Summary

In these aphorisms, Buber discusses the real destructive power of the It-World: its effect on man's psychology. In such a society, Buber tells us, man feels oppressed by causality. Man feels that he is a cog caught in the inexorable machine of various causal systems—biological, social, historical, cultural, and psychological. It seems to him that he has no freedom, but rather that his entire life is determined by the powerful laws of these various systems. Once he sees himself in this light, he becomes alienated from the world, and concludes that life is meaningless. Therefore, though experience is supposed to be the realm in which man feels his mastery and agency, a man stuck permanently in the real of I–It feels lost and powerless instead (even if he does not often admit this to himself).

The man who is not limited to the It-world, on the other hand, does not feel hounded by causal necessity. Instead, he feels that he is in the safe sway of wise, masterful, caring fate. With fate as the vehicle of necessity, rather than impersonal causal laws as this vehicle, man feels free instead of trapped. He views fate as his completion rather than as his limit, and embraces it as destiny rather than doom.

The It-obsessed sickness of our age, Buber tells us, is particularly dire. We are not only trapped in an It-world, but have actually developed a culture that puts total faith in doom. We have come to believe wholeheartedly that we are at the mercy of various forces of nature. To explain our world we have developed elaborate systems of laws, bound tightly by causal connections. It is this total faith in our scientific and philosophical systems that keeps us from seeking out a means of escape. We do not believe that there is anything outside of these systems, anything like relation or encounter, and so we do not attempt to enter these states. Therefore, we have very little hope of saving ourselves from the sense of doom that we have created.

Analysis

The most important thing to bear in mind about this discussion is that Buber is not drawing a picture of two parallel worlds, one ruled by divine fate and the other by impersonal laws of causal necessity. Instead, Buber presents to us two ways of viewing the same world. We can view our world as one ruled by strict but relatively random causal laws (since the natural world is, of course, governed by certain causal laws which we can discover through experience) or we can view the world as one ruled by fate (since God does, according to Buber at least, take an intimate interest in the course of the world and of each human life, as we can discover through encounter). Believing in fate would not require a man to give up his belief in the rules of causality, nor would it require him to abandon the mode of experience and simply encounter everything. In fact, a man who did either of these two things would fail to survive through a single day. We need to believe in causality to survive in the world; we need to know, for instance, that putting our hand in fire causes us to get burned, that putting food in fire causes it to be easier to digest, and that getting too near to someone sick can make us sick. But in order to prevent the feeling of doom and alienation, we need to believe in fate. However, why is fate more attractive than causal necessity—in particular, why is causal necessity seen as a threat to man's freedom whereas fate is seen as entirely conducive to this freedom? On the surface of it, both fate and causal necessity seem to take away man's freedom in the same sense: both claim that man's life is subject to forces beyond his control. It seems that if a man's choices are determined by God he has no more freedom than if his choices are causally determined.

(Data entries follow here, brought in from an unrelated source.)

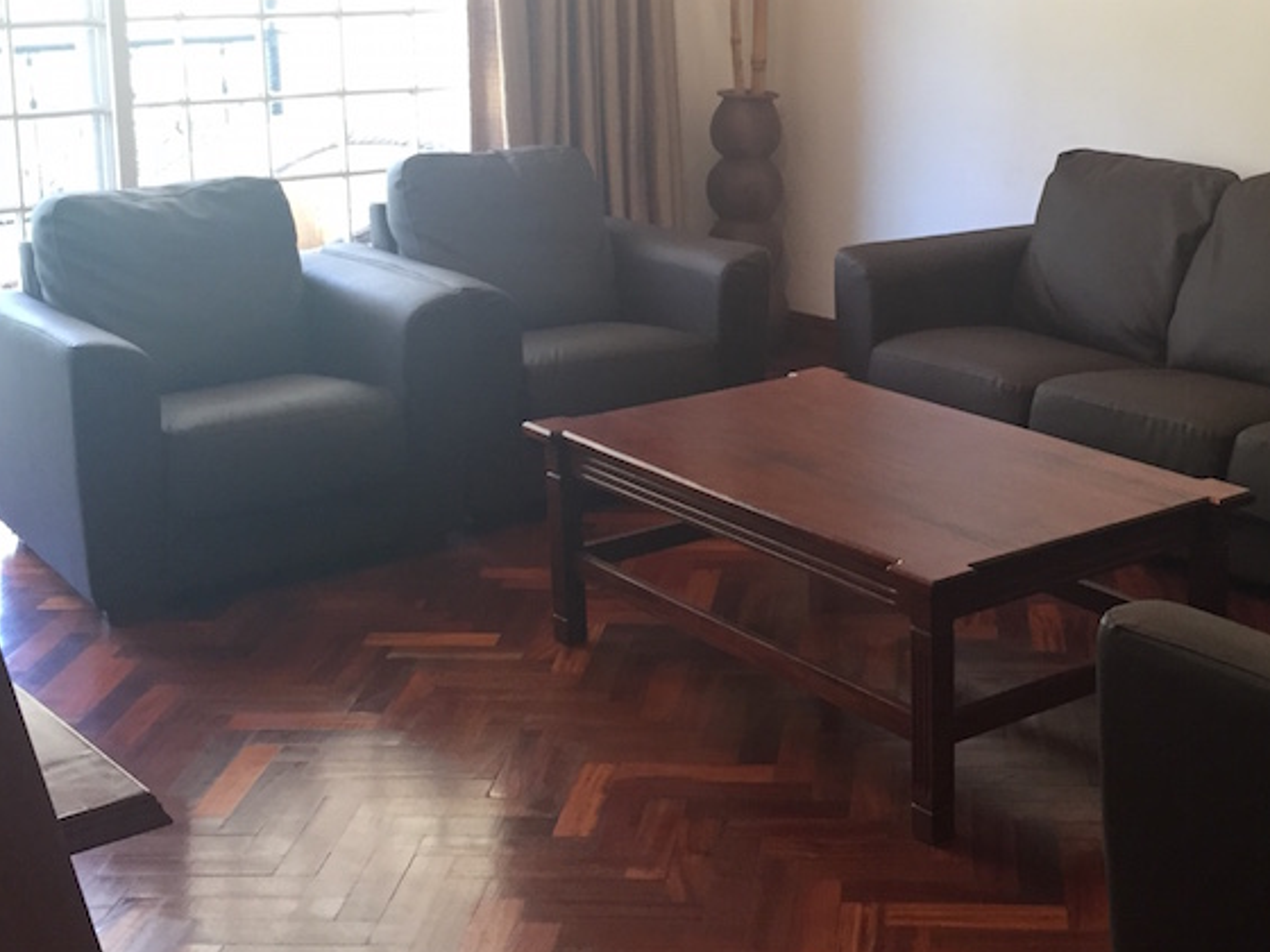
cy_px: 290
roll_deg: -1.3
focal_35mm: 53
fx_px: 1944
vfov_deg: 27.3
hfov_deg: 35.7
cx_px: 869
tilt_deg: -11.6
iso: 160
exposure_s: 1/33
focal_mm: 4.15
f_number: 2.2
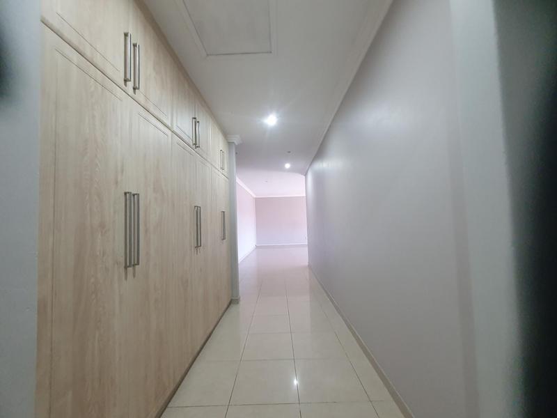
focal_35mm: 13
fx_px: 209
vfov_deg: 89.9
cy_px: 209
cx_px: 278
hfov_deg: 106.2
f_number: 2.2
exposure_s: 1/33
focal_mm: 1.8
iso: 400
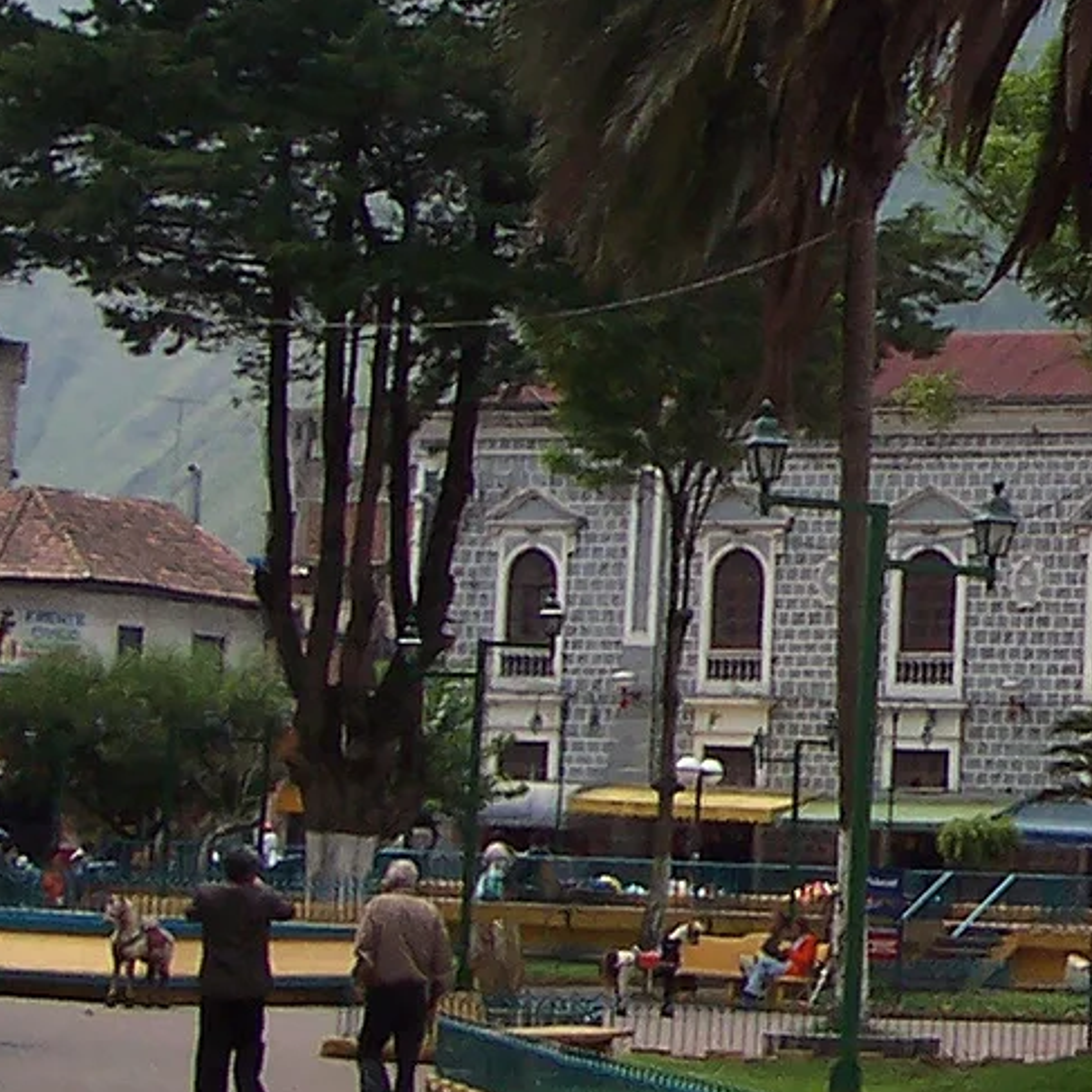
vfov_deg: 13.4
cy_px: 152
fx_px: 4604
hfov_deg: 12.7
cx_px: 1727
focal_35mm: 129
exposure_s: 1/750
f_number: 5.6
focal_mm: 5.6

However, a man who views his destiny as fate can understand the forces controlling him. He sees a meaning behind his destiny, rather than an arbitrary luck of the draw. This is probably what Buber means when he compares the meaningful law of heaven to the meaningless power of the moving planets; if God is in control then we feel that our life has meaning, whereas if the forces of physics, chemistry, and biology are in control then we see no such meaning in our life. Feeling that we have meaning in our life makes man feel freer only in the sense that he does not feel oppressed by meaninglessness; he does not feel trapped by his fate, but liberated by it, ensured that his life has meaning and that it will not be wasted or arbitrarily ruined.

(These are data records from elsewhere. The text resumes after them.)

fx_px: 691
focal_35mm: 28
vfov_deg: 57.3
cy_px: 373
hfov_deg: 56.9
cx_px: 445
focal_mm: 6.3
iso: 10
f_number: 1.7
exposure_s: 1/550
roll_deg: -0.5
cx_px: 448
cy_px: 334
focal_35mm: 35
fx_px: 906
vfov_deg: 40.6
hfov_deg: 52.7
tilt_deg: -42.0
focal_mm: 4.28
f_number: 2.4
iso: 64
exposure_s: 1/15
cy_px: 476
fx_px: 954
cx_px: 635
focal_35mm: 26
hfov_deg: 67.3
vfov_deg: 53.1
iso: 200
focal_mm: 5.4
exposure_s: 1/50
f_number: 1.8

It is in this same sense of "free" that the last aspect of fate makes men free. Fate is controlled by a caring God rather than impersonal forces of nature, and so man can feel secure in the knowledge that his fate is in his best interest. He is thus able to embrace his fate happily. Of course, as with the idea of meaningfulness, a personal God does not make man any more potent in terms of controlling his fate, but it does make that fate seem more like a blessing than a curse.